:: What needs to be done ::
Reproduce the entries verbatim from the first line through the line containing "OUBr⁄2108⁄2025 ze dne 18.12.2025", including both of those lines.

:: Dataset entries ::

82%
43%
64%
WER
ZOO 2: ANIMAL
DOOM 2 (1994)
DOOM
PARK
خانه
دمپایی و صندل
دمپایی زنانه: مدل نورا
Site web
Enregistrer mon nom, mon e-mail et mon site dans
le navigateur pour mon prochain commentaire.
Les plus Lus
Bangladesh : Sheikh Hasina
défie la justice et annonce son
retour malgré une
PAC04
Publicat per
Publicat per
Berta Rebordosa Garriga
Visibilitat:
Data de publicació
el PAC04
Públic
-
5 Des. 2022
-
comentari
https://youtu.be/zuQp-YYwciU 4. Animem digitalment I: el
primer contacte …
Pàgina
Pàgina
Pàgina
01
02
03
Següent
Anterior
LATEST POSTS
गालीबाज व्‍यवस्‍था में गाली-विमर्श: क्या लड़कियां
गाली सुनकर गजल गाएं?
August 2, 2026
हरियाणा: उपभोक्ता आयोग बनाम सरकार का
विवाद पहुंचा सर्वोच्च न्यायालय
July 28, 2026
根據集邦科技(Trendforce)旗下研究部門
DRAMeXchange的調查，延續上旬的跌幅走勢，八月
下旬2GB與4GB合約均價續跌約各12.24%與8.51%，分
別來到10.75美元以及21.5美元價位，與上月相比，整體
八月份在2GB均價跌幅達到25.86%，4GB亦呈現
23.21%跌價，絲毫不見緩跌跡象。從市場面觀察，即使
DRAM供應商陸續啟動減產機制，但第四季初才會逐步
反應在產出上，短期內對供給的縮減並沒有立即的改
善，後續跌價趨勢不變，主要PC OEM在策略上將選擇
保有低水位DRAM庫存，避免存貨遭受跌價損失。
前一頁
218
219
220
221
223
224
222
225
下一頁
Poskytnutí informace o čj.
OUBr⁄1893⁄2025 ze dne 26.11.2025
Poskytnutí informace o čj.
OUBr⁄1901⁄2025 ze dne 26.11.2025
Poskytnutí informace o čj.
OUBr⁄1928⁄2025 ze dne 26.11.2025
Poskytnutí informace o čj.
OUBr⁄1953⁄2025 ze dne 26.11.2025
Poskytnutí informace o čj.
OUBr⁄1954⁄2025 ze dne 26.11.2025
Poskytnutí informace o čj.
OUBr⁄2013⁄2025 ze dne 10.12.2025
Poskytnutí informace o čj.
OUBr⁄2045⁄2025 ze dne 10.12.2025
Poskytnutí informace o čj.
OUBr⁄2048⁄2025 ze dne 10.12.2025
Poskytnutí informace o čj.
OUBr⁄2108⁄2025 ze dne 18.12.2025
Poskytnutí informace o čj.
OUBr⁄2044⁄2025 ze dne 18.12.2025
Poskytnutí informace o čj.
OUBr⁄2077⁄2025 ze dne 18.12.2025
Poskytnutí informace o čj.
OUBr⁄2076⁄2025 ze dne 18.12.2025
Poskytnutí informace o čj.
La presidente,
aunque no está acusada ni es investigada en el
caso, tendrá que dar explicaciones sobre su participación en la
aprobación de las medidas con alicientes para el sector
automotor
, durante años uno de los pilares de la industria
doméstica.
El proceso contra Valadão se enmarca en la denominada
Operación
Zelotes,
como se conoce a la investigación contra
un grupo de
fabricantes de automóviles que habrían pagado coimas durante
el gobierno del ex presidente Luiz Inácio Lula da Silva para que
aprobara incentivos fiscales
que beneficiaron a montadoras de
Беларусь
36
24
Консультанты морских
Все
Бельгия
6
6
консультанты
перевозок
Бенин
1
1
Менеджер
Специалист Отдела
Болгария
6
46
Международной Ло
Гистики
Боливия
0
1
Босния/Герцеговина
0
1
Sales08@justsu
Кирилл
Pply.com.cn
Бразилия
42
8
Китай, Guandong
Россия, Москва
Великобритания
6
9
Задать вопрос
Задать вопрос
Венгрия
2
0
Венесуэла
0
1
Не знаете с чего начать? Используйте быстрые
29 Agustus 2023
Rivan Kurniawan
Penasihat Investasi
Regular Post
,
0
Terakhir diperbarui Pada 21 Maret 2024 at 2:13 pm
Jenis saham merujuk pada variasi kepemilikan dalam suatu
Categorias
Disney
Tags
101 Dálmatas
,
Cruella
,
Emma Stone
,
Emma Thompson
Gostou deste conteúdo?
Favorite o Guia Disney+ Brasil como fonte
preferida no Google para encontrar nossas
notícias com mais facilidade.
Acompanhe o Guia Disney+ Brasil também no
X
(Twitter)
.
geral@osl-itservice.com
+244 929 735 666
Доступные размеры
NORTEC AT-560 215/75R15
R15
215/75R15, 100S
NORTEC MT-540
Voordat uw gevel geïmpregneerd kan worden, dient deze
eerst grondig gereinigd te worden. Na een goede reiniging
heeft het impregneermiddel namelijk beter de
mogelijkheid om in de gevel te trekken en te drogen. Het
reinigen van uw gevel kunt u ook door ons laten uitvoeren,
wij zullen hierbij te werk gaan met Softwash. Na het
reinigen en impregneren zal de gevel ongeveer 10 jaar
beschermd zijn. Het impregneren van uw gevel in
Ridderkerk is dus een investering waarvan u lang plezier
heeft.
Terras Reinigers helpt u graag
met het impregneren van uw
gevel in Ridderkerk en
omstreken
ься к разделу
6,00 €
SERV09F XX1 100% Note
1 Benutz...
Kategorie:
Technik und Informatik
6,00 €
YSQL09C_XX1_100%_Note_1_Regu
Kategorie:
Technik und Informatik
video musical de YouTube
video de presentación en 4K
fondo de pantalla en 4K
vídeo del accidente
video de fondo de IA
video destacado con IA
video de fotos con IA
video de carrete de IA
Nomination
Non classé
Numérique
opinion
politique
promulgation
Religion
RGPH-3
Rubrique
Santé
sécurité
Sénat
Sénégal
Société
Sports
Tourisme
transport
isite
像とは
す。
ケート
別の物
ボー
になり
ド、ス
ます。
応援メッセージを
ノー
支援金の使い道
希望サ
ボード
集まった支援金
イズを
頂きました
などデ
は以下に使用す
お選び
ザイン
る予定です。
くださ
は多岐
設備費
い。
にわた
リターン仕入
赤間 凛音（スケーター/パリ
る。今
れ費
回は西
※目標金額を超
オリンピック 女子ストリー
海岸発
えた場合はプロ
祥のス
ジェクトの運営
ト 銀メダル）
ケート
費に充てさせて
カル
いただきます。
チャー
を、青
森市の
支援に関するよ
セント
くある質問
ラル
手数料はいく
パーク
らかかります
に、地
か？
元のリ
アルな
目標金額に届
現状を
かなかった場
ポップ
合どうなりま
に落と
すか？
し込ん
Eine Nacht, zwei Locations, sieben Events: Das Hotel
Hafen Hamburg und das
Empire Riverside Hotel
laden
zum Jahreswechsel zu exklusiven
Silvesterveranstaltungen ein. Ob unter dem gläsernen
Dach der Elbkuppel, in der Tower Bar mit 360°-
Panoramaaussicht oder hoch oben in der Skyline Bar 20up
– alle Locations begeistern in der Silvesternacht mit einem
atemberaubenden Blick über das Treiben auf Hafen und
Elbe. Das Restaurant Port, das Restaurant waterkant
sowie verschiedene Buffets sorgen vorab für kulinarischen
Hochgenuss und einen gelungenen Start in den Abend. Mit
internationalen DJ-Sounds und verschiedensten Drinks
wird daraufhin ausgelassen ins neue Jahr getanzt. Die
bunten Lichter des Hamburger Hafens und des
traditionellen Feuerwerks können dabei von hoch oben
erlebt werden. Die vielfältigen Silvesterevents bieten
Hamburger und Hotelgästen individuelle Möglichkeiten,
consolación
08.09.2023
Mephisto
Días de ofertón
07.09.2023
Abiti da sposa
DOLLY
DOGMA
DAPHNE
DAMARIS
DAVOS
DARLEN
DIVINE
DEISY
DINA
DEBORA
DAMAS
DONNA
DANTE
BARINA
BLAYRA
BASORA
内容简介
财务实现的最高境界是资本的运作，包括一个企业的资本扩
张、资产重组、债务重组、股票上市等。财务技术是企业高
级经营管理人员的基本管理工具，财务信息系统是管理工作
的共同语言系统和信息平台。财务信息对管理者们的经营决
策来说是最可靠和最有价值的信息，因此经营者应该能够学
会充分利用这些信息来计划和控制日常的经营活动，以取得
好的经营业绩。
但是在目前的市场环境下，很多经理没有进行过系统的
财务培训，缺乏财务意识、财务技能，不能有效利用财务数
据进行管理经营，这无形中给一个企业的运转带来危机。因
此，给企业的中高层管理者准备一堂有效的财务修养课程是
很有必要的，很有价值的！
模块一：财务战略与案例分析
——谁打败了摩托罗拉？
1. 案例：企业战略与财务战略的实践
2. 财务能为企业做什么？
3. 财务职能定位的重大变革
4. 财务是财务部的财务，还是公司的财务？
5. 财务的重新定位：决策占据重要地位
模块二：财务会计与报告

:: Answer to the exercise ::
82%
43%
64%
WER
ZOO 2: ANIMAL
DOOM 2 (1994)
DOOM
PARK
خانه
دمپایی و صندل
دمپایی زنانه: مدل نورا
Site web
Enregistrer mon nom, mon e-mail et mon site dans
le navigateur pour mon prochain commentaire.
Les plus Lus
Bangladesh : Sheikh Hasina
défie la justice et annonce son
retour malgré une
PAC04
Publicat per
Publicat per
Berta Rebordosa Garriga
Visibilitat:
Data de publicació
el PAC04
Públic
-
5 Des. 2022
-
comentari
https://youtu.be/zuQp-YYwciU 4. Animem digitalment I: el
primer contacte …
Pàgina
Pàgina
Pàgina
01
02
03
Següent
Anterior
LATEST POSTS
गालीबाज व्‍यवस्‍था में गाली-विमर्श: क्या लड़कियां
गाली सुनकर गजल गाएं?
August 2, 2026
हरियाणा: उपभोक्ता आयोग बनाम सरकार का
विवाद पहुंचा सर्वोच्च न्यायालय
July 28, 2026
根據集邦科技(Trendforce)旗下研究部門
DRAMeXchange的調查，延續上旬的跌幅走勢，八月
下旬2GB與4GB合約均價續跌約各12.24%與8.51%，分
別來到10.75美元以及21.5美元價位，與上月相比，整體
八月份在2GB均價跌幅達到25.86%，4GB亦呈現
23.21%跌價，絲毫不見緩跌跡象。從市場面觀察，即使
DRAM供應商陸續啟動減產機制，但第四季初才會逐步
反應在產出上，短期內對供給的縮減並沒有立即的改
善，後續跌價趨勢不變，主要PC OEM在策略上將選擇
保有低水位DRAM庫存，避免存貨遭受跌價損失。
前一頁
218
219
220
221
223
224
222
225
下一頁
Poskytnutí informace o čj.
OUBr⁄1893⁄2025 ze dne 26.11.2025
Poskytnutí informace o čj.
OUBr⁄1901⁄2025 ze dne 26.11.2025
Poskytnutí informace o čj.
OUBr⁄1928⁄2025 ze dne 26.11.2025
Poskytnutí informace o čj.
OUBr⁄1953⁄2025 ze dne 26.11.2025
Poskytnutí informace o čj.
OUBr⁄1954⁄2025 ze dne 26.11.2025
Poskytnutí informace o čj.
OUBr⁄2013⁄2025 ze dne 10.12.2025
Poskytnutí informace o čj.
OUBr⁄2045⁄2025 ze dne 10.12.2025
Poskytnutí informace o čj.
OUBr⁄2048⁄2025 ze dne 10.12.2025
Poskytnutí informace o čj.
OUBr⁄2108⁄2025 ze dne 18.12.2025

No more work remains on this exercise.